Could you present the lines of all the records below as a numbered list, skipping any blank lines and leaving the pictures out?
==*==
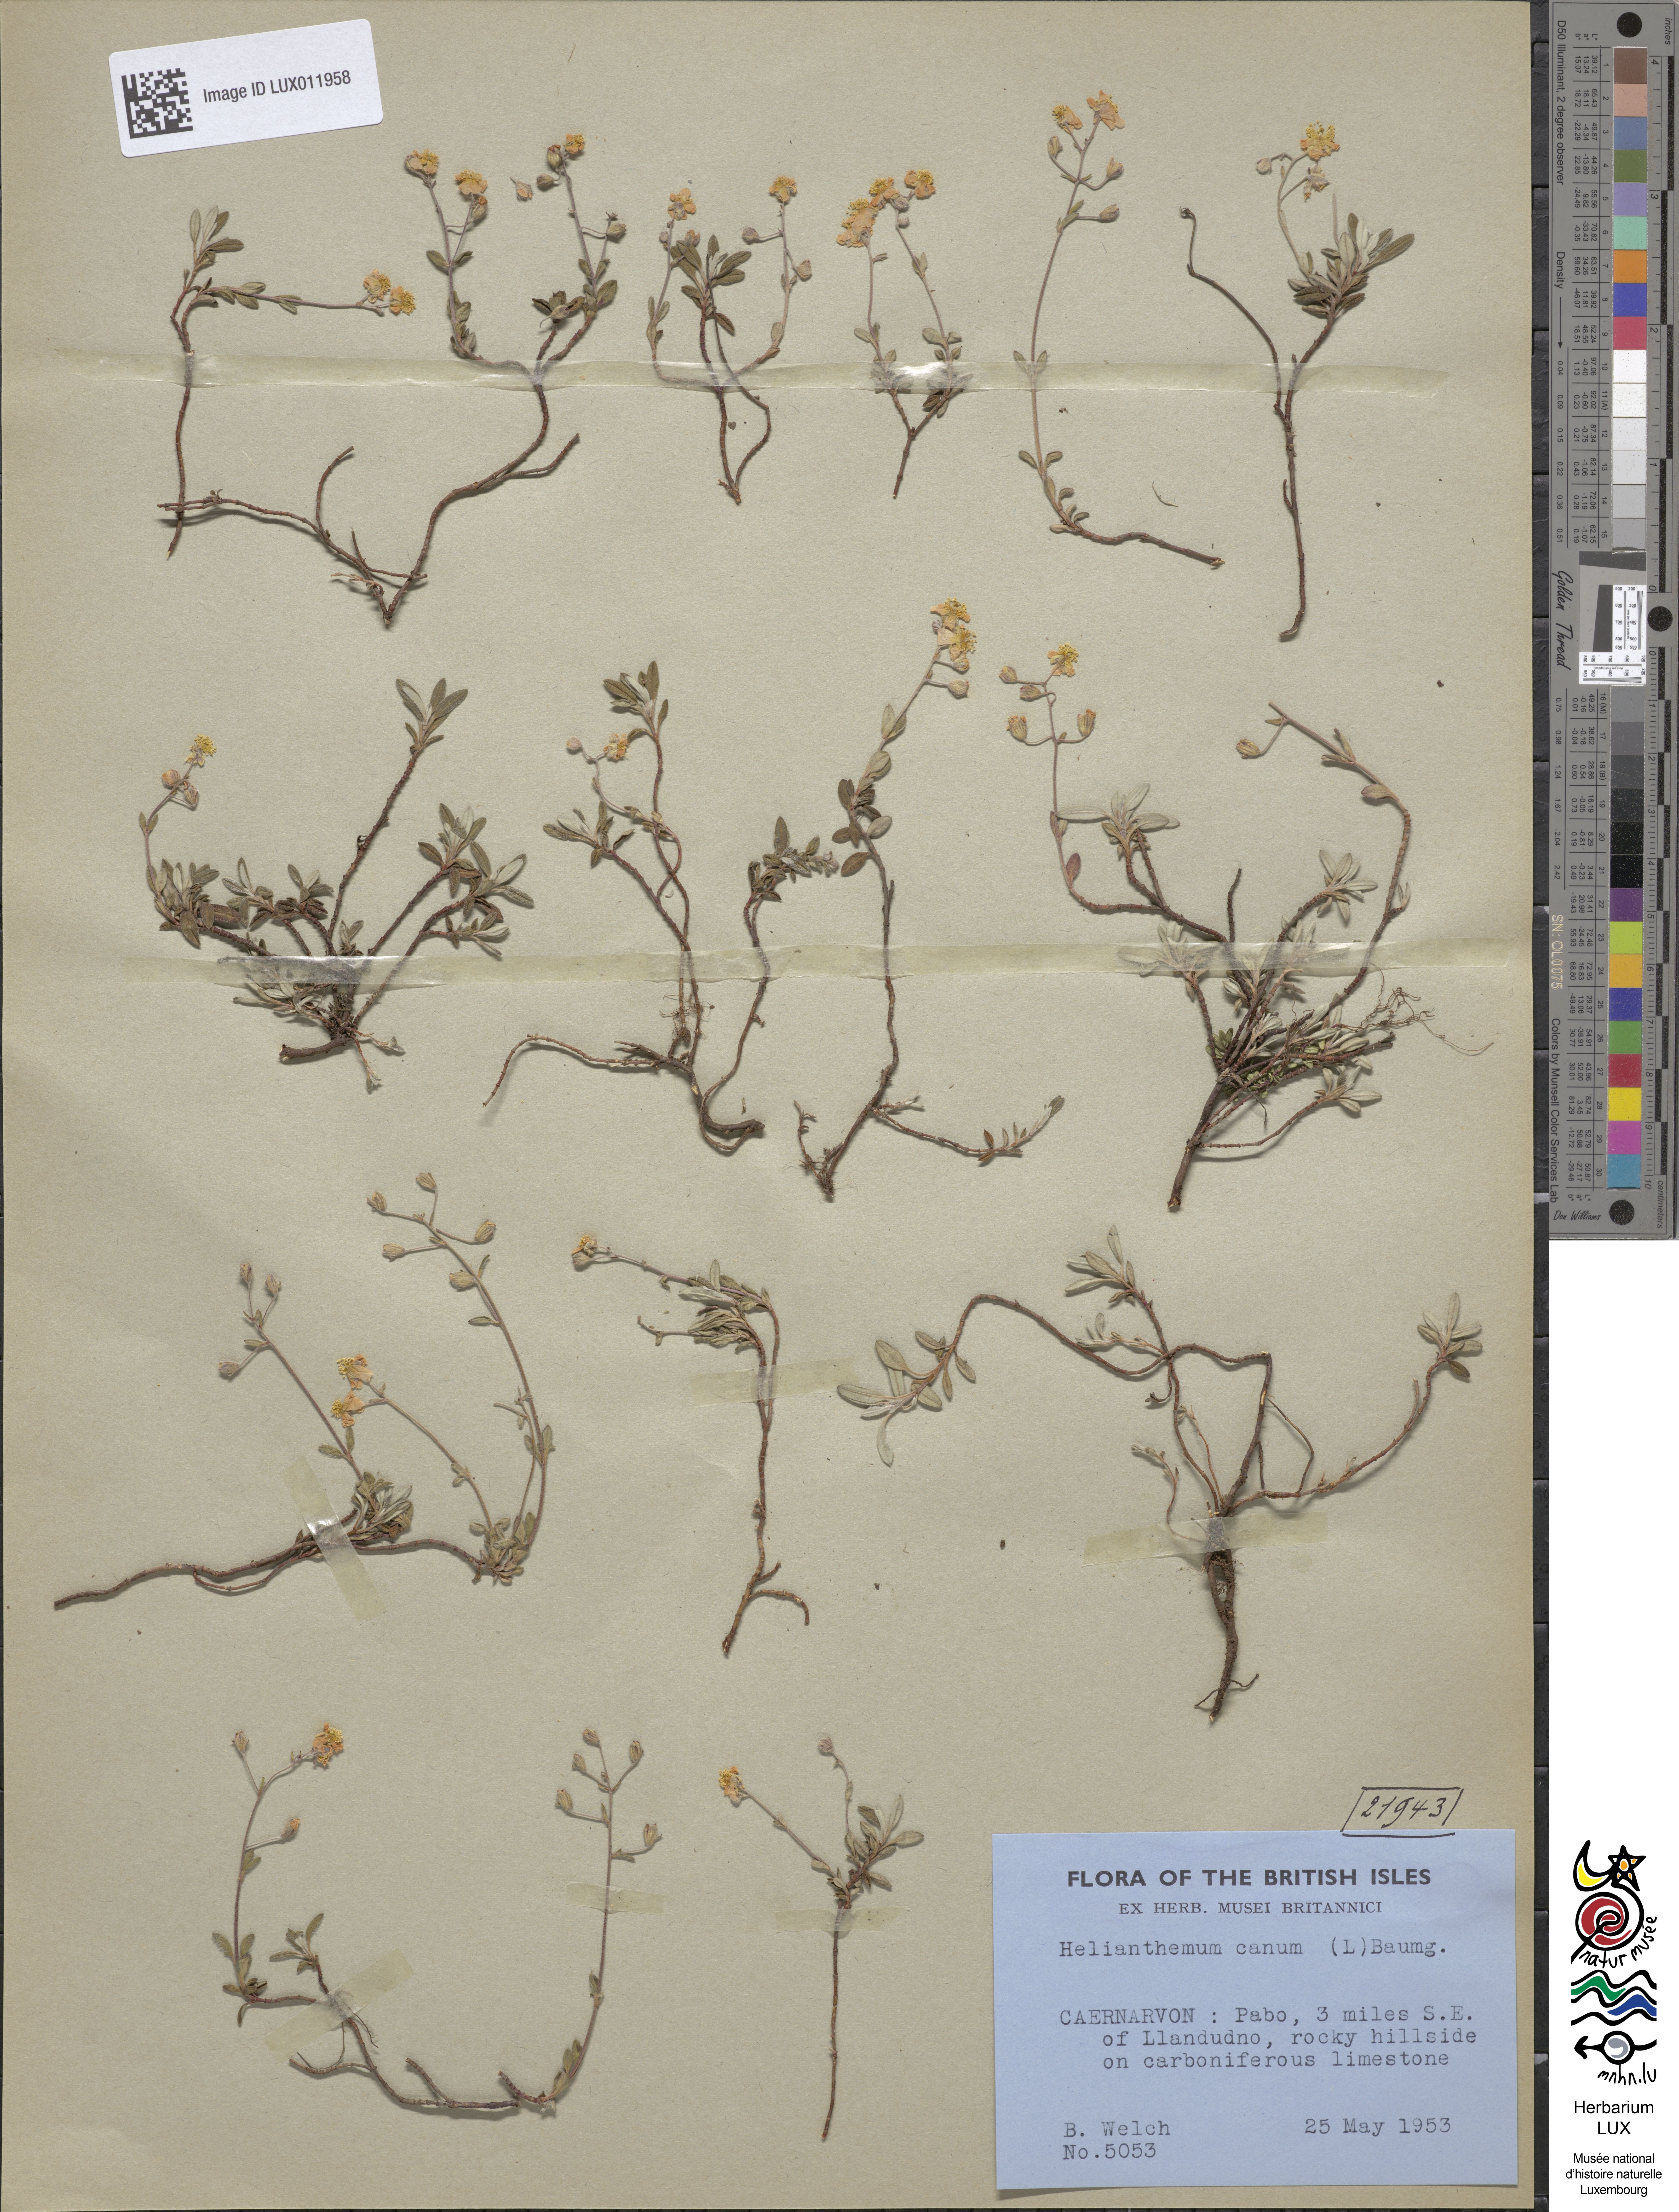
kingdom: Plantae
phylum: Tracheophyta
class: Magnoliopsida
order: Malvales
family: Cistaceae
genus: Helianthemum
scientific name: Helianthemum canum
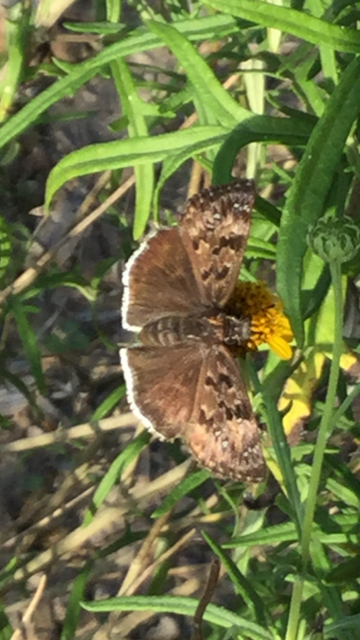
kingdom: Animalia
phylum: Arthropoda
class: Insecta
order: Lepidoptera
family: Hesperiidae
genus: Erynnis
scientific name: Erynnis funeralis
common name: Funereal Duskywing
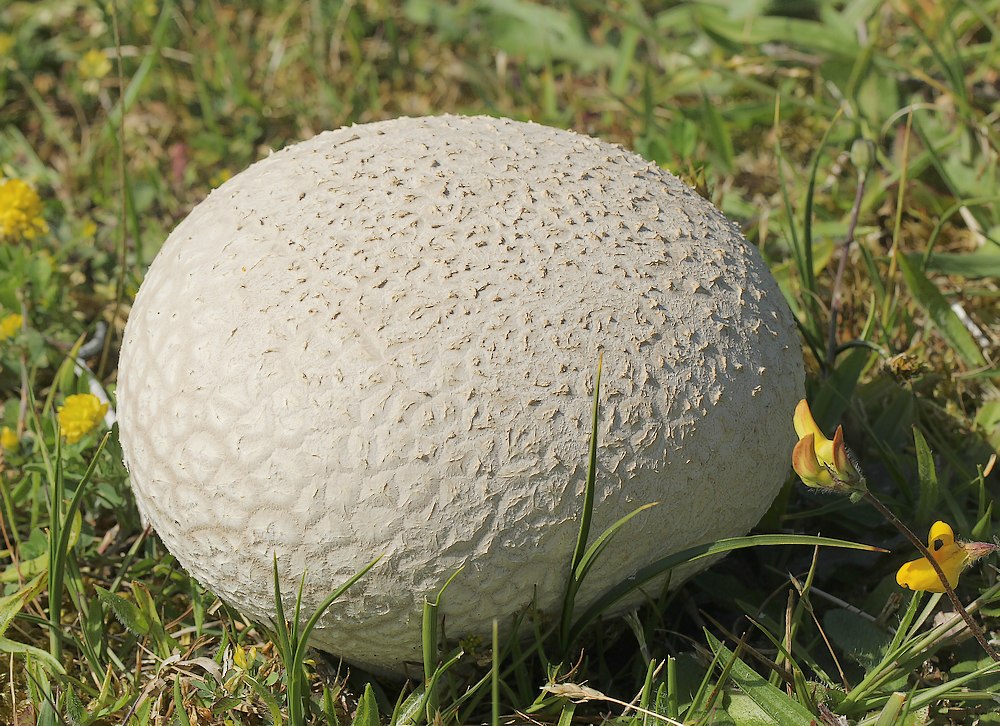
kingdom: Fungi
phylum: Basidiomycota
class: Agaricomycetes
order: Agaricales
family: Lycoperdaceae
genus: Bovistella
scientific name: Bovistella utriformis
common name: skællet støvbold
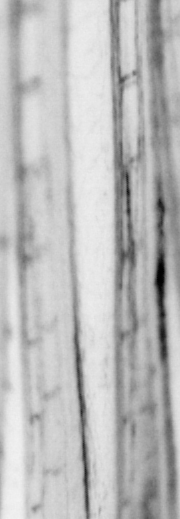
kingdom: Animalia
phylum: Chordata
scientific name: Chordata
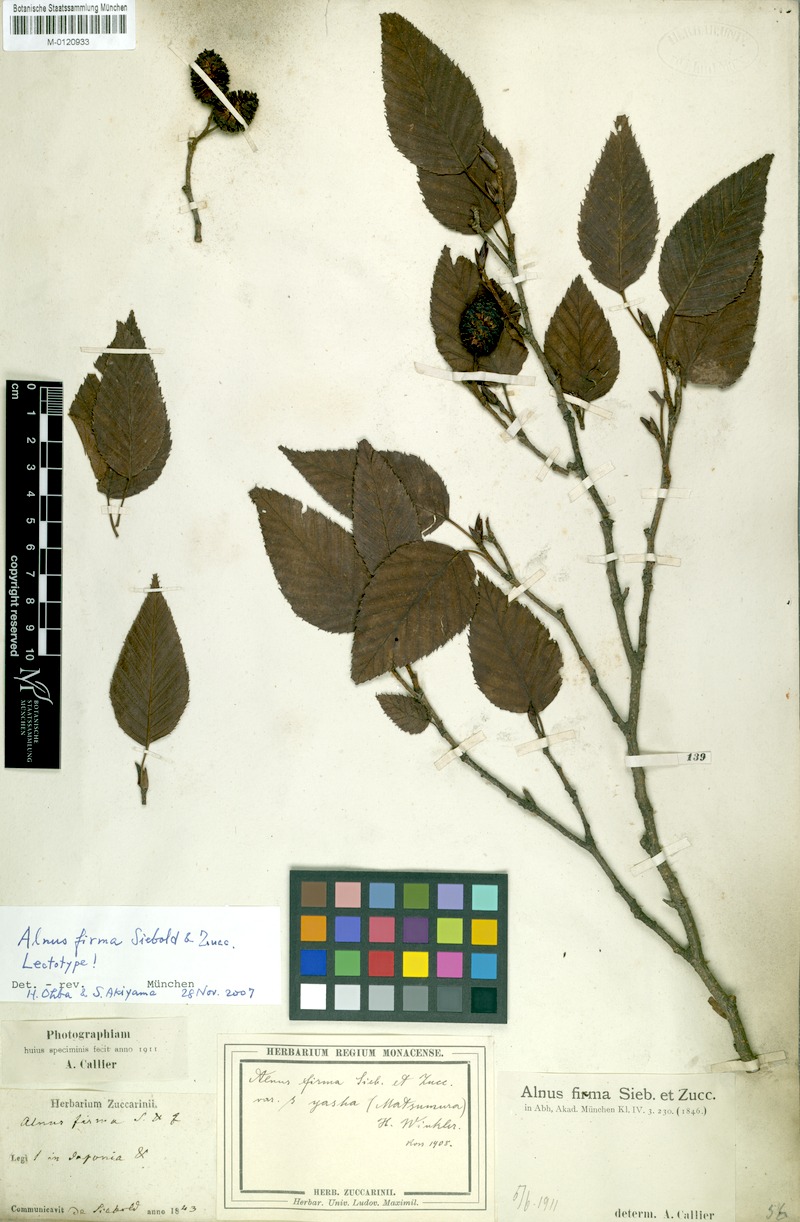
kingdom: Plantae
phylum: Tracheophyta
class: Magnoliopsida
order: Fagales
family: Betulaceae
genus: Alnus
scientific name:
==*==
OUTPUT FOR THIS TASK:
1. kingdom: Plantae
2. phylum: Tracheophyta
3. class: Magnoliopsida
4. order: Malvales
5. family: Cistaceae
6. genus: Helianthemum
7. scientific name: Helianthemum canum
8. kingdom: Animalia
9. phylum: Arthropoda
10. class: Insecta
11. order: Lepidoptera
12. family: Hesperiidae
13. genus: Erynnis
14. scientific name: Erynnis funeralis
15. common name: Funereal Duskywing
16. kingdom: Fungi
17. phylum: Basidiomycota
18. class: Agaricomycetes
19. order: Agaricales
20. family: Lycoperdaceae
21. genus: Bovistella
22. scientific name: Bovistella utriformis
23. common name: skællet støvbold
24. kingdom: Animalia
25. phylum: Chordata
26. scientific name: Chordata
27. kingdom: Plantae
28. phylum: Tracheophyta
29. class: Magnoliopsida
30. order: Fagales
31. family: Betulaceae
32. genus: Alnus
33. scientific name:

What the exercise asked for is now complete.